* _TASK BRIEF_
Nothing may be left out of the listing below but its images; repeat the rest exactly.

* _DATASET CONTENT_
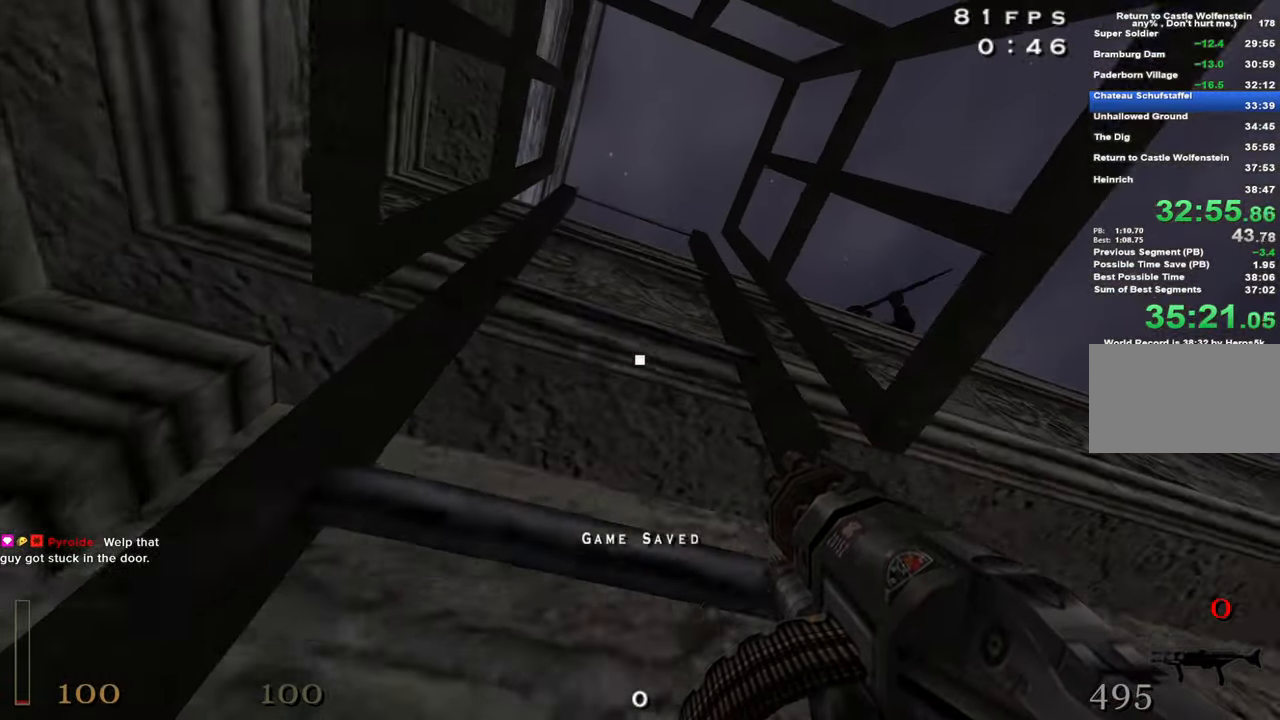
{"keys": ["shift", "w"], "events": [[450, "shift", "down"]]}
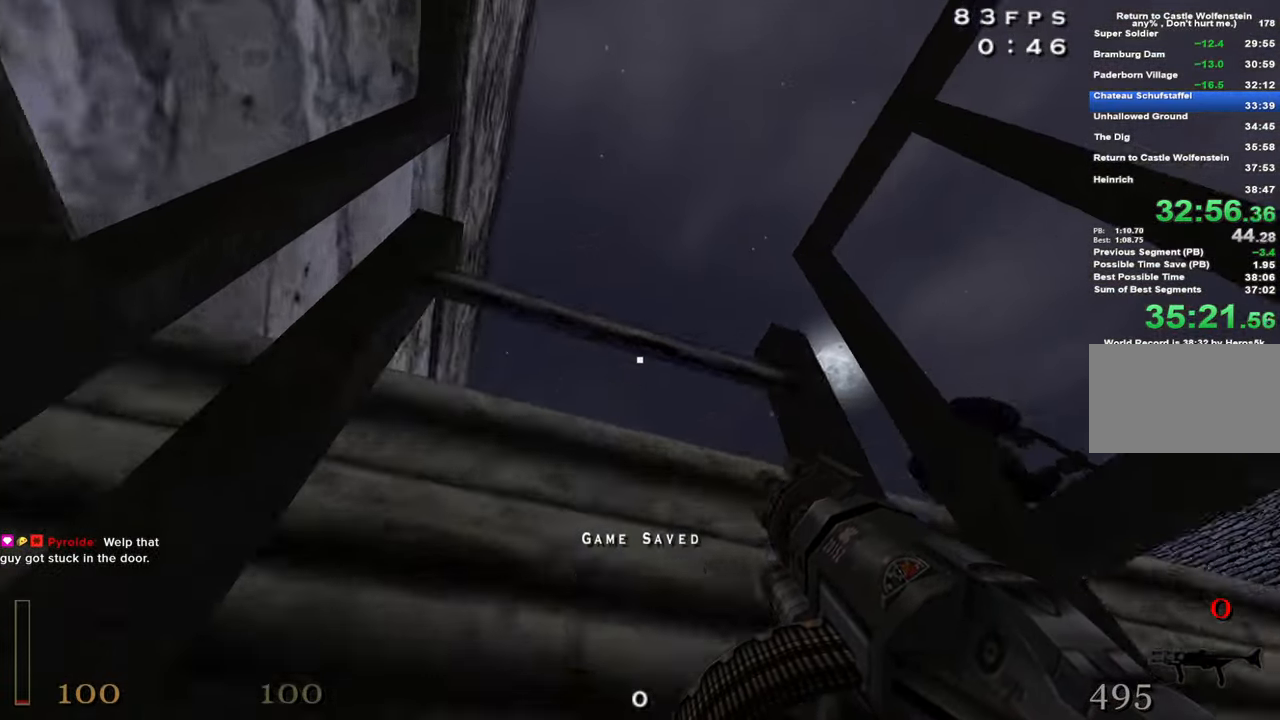
{"keys": ["w"], "events": [[367, "shift", "up"]]}
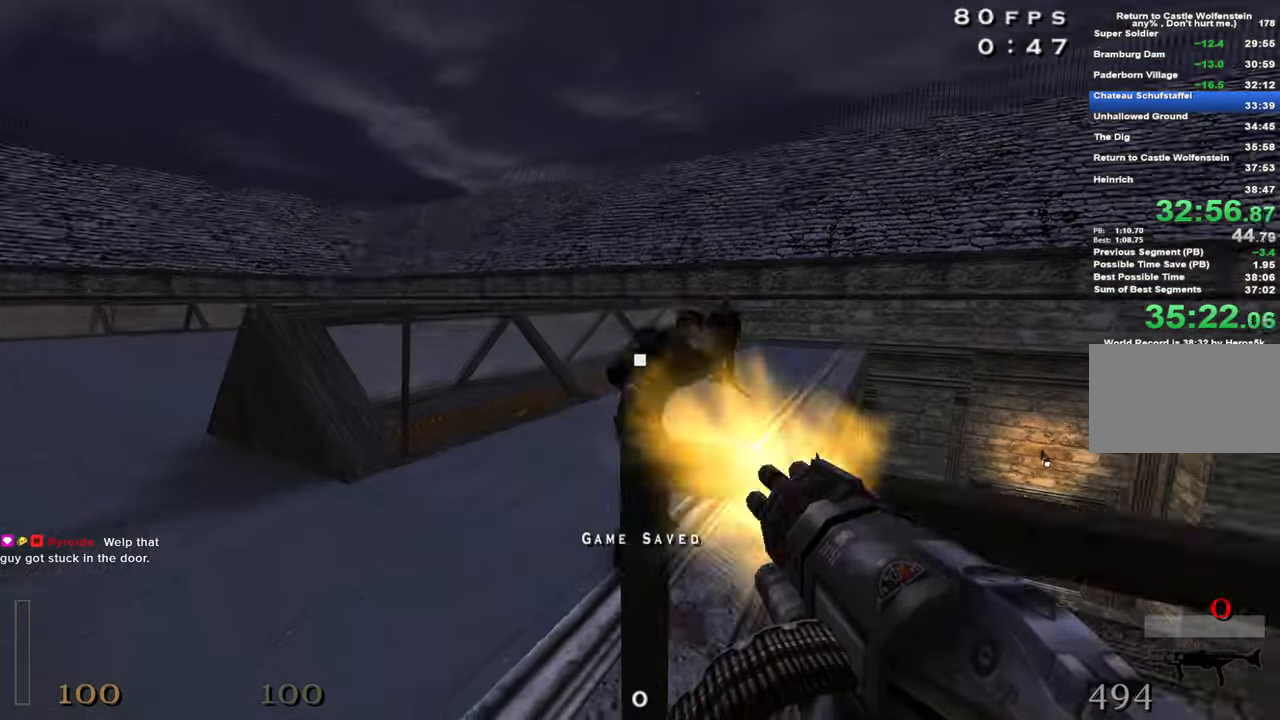
{"keys": ["a", "w"], "events": [[250, "a", "down"]]}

* _TASK ANSWER_
{"keys": ["shift", "w"], "events": [[450, "shift", "down"]]}
{"keys": ["w"], "events": [[367, "shift", "up"]]}
{"keys": ["a", "w"], "events": [[250, "a", "down"]]}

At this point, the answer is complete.